PROBLEM REQUIREMENTS | Starting with the first line of the data and continuing through the line that contains "Артикул: 67523", output those lines as a Markdown table with the columns Row and Line, giving each line a row number and omitting blank lines.

Transcribed page text
%%

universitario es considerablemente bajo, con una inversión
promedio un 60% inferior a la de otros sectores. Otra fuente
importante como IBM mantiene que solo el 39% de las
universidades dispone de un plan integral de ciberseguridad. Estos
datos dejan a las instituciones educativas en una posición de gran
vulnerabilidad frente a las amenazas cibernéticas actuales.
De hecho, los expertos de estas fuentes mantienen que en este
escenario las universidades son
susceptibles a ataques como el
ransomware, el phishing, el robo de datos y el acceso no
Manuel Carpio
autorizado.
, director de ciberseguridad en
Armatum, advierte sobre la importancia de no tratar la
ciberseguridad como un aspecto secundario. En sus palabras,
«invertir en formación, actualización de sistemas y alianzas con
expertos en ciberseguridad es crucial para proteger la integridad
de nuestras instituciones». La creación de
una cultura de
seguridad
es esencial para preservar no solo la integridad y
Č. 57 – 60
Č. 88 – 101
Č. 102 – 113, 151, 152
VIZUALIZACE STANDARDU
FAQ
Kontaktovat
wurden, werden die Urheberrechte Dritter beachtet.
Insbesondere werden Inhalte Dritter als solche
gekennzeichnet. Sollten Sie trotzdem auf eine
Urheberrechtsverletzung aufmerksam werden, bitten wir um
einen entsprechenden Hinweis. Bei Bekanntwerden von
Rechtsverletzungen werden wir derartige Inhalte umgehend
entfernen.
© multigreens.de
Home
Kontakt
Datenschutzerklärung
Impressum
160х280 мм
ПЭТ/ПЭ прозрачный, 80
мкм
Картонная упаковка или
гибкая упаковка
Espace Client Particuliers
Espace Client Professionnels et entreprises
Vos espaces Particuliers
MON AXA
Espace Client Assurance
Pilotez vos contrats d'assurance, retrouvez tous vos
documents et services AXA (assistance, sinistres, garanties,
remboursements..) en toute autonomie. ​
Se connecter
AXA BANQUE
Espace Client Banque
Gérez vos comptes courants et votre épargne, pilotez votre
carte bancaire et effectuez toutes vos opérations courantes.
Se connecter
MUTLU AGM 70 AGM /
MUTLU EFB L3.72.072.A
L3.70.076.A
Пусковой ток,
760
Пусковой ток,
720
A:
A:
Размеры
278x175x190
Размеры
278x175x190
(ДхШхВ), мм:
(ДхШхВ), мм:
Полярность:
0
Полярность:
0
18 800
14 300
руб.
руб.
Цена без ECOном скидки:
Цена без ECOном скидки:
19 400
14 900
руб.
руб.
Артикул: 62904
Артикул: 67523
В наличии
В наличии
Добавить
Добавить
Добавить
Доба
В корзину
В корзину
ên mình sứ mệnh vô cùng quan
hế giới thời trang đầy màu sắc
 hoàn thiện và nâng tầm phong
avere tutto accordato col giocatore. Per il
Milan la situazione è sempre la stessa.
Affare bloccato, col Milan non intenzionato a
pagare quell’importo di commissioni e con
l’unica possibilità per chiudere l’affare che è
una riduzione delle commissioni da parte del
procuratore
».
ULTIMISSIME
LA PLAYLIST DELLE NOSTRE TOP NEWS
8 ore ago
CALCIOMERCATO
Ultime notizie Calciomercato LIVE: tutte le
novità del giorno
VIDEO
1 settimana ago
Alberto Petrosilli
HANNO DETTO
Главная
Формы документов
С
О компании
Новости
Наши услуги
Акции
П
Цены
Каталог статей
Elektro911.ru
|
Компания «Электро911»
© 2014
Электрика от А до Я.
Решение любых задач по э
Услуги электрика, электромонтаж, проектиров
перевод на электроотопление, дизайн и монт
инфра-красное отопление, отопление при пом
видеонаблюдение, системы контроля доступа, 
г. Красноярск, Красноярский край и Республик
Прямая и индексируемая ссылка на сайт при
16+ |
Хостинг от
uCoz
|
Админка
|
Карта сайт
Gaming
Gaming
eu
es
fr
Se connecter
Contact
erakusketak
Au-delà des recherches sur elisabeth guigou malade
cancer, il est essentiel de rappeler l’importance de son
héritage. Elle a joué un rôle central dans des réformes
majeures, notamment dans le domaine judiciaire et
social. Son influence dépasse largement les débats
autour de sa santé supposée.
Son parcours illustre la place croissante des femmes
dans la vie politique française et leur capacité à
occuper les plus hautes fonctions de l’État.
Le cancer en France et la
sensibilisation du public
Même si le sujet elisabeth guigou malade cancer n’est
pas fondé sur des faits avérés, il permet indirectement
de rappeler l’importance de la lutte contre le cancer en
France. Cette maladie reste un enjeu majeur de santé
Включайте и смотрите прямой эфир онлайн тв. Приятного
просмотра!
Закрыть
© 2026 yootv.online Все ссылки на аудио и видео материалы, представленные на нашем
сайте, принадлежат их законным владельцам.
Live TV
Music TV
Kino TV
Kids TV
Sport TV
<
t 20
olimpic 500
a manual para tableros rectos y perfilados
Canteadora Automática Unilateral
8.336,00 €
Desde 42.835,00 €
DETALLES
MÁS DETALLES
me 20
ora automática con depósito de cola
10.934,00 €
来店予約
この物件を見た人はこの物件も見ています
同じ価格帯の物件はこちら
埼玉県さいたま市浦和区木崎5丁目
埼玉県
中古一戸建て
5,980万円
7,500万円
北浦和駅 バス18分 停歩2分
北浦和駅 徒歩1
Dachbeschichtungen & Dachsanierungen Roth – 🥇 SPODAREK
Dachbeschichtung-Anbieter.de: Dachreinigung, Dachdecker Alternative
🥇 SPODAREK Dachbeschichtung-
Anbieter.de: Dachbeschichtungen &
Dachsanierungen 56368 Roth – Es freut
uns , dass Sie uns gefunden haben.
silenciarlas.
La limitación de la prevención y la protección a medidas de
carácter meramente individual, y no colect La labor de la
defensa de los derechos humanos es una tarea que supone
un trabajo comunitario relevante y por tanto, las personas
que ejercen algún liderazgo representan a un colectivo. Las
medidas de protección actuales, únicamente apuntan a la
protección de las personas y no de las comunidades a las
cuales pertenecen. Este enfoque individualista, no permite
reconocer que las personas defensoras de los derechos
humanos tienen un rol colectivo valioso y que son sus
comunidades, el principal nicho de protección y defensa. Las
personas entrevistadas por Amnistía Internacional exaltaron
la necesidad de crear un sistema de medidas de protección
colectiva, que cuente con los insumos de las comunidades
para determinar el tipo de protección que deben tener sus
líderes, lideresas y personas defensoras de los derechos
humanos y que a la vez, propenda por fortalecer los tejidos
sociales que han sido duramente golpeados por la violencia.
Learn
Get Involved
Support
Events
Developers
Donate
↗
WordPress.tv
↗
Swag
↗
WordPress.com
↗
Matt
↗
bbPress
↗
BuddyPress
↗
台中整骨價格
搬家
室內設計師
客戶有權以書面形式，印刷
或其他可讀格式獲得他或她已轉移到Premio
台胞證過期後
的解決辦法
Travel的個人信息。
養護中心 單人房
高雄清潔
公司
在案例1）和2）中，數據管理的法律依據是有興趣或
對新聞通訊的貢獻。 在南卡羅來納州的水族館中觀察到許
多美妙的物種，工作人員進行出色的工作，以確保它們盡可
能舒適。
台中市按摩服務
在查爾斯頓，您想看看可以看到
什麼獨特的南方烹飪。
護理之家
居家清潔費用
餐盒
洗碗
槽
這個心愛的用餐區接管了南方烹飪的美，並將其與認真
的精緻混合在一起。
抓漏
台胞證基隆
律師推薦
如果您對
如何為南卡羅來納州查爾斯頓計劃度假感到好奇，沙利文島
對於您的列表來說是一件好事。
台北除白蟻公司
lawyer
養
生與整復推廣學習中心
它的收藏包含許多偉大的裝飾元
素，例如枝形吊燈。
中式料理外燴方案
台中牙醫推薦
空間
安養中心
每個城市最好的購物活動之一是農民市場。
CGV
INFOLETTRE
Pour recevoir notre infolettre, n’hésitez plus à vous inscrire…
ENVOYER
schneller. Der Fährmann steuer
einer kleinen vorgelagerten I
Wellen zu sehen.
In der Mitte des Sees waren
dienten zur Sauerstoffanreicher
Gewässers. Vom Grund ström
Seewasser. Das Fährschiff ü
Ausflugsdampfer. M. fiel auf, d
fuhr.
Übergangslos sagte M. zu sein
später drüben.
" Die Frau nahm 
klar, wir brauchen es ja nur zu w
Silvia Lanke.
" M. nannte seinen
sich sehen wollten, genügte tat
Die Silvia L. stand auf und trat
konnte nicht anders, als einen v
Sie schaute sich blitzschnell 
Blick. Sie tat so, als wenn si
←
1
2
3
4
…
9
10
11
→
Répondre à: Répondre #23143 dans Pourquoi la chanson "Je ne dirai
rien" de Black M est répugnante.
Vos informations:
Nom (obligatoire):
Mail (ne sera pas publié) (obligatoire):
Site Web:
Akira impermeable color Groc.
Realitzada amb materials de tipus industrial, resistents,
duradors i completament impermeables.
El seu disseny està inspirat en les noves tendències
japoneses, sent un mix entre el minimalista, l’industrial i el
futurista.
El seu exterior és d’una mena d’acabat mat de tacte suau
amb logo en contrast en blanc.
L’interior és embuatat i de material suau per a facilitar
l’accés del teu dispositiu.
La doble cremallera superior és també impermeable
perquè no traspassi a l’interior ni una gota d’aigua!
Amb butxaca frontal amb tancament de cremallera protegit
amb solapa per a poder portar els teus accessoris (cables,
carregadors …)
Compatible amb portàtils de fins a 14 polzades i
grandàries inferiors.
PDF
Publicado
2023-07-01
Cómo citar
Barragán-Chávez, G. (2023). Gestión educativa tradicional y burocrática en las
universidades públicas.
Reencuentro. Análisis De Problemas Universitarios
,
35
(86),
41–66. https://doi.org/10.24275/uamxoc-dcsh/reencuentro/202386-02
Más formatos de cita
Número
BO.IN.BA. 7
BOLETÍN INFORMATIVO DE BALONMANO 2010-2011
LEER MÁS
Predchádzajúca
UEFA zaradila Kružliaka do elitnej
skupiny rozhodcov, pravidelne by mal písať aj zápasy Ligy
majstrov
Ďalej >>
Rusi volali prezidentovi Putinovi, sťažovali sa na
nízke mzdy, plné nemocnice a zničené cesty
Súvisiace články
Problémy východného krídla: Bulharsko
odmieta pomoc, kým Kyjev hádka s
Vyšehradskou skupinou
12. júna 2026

%%

WRITTEN SOLUTION |
| Row | Line |
|---|---|
| 1 | universitario es considerablemente bajo, con una inversión |
| 2 | promedio un 60% inferior a la de otros sectores. Otra fuente |
| 3 | importante como IBM mantiene que solo el 39% de las |
| 4 | universidades dispone de un plan integral de ciberseguridad. Estos |
| 5 | datos dejan a las instituciones educativas en una posición de gran |
| 6 | vulnerabilidad frente a las amenazas cibernéticas actuales. |
| 7 | De hecho, los expertos de estas fuentes mantienen que en este |
| 8 | escenario las universidades son |
| 9 | susceptibles a ataques como el |
| 10 | ransomware, el phishing, el robo de datos y el acceso no |
| 11 | Manuel Carpio |
| 12 | autorizado. |
| 13 | , director de ciberseguridad en |
| 14 | Armatum, advierte sobre la importancia de no tratar la |
| 15 | ciberseguridad como un aspecto secundario. En sus palabras, |
| 16 | «invertir en formación, actualización de sistemas y alianzas con |
| 17 | expertos en ciberseguridad es crucial para proteger la integridad |
| 18 | de nuestras instituciones». La creación de |
| 19 | una cultura de |
| 20 | seguridad |
| 21 | es esencial para preservar no solo la integridad y |
| 22 | Č. 57 – 60 |
| 23 | Č. 88 – 101 |
| 24 | Č. 102 – 113, 151, 152 |
| 25 | VIZUALIZACE STANDARDU |
| 26 | FAQ |
| 27 | Kontaktovat |
| 28 | wurden, werden die Urheberrechte Dritter beachtet. |
| 29 | Insbesondere werden Inhalte Dritter als solche |
| 30 | gekennzeichnet. Sollten Sie trotzdem auf eine |
| 31 | Urheberrechtsverletzung aufmerksam werden, bitten wir um |
| 32 | einen entsprechenden Hinweis. Bei Bekanntwerden von |
| 33 | Rechtsverletzungen werden wir derartige Inhalte umgehend |
| 34 | entfernen. |
| 35 | © multigreens.de |
| 36 | Home |
| 37 | Kontakt |
| 38 | Datenschutzerklärung |
| 39 | Impressum |
| 40 | 160х280 мм |
| 41 | ПЭТ/ПЭ прозрачный, 80 |
| 42 | мкм |
| 43 | Картонная упаковка или |
| 44 | гибкая упаковка |
| 45 | Espace Client Particuliers |
| 46 | Espace Client Professionnels et entreprises |
| 47 | Vos espaces Particuliers |
| 48 | MON AXA |
| 49 | Espace Client Assurance |
| 50 | Pilotez vos contrats d'assurance, retrouvez tous vos |
| 51 | documents et services AXA (assistance, sinistres, garanties, |
| 52 | remboursements..) en toute autonomie. ​ |
| 53 | Se connecter |
| 54 | AXA BANQUE |
| 55 | Espace Client Banque |
| 56 | Gérez vos comptes courants et votre épargne, pilotez votre |
| 57 | carte bancaire et effectuez toutes vos opérations courantes. |
| 58 | Se connecter |
| 59 | MUTLU AGM 70 AGM / |
| 60 | MUTLU EFB L3.72.072.A |
| 61 | L3.70.076.A |
| 62 | Пусковой ток, |
| 63 | 760 |
| 64 | Пусковой ток, |
| 65 | 720 |
| 66 | A: |
| 67 | A: |
| 68 | Размеры |
| 69 | 278x175x190 |
| 70 | Размеры |
| 71 | 278x175x190 |
| 72 | (ДхШхВ), мм: |
| 73 | (ДхШхВ), мм: |
| 74 | Полярность: |
| 75 | 0 |
| 76 | Полярность: |
| 77 | 0 |
| 78 | 18 800 |
| 79 | 14 300 |
| 80 | руб. |
| 81 | руб. |
| 82 | Цена без ECOном скидки: |
| 83 | Цена без ECOном скидки: |
| 84 | 19 400 |
| 85 | 14 900 |
| 86 | руб. |
| 87 | руб. |
| 88 | Артикул: 62904 |
| 89 | Артикул: 67523 |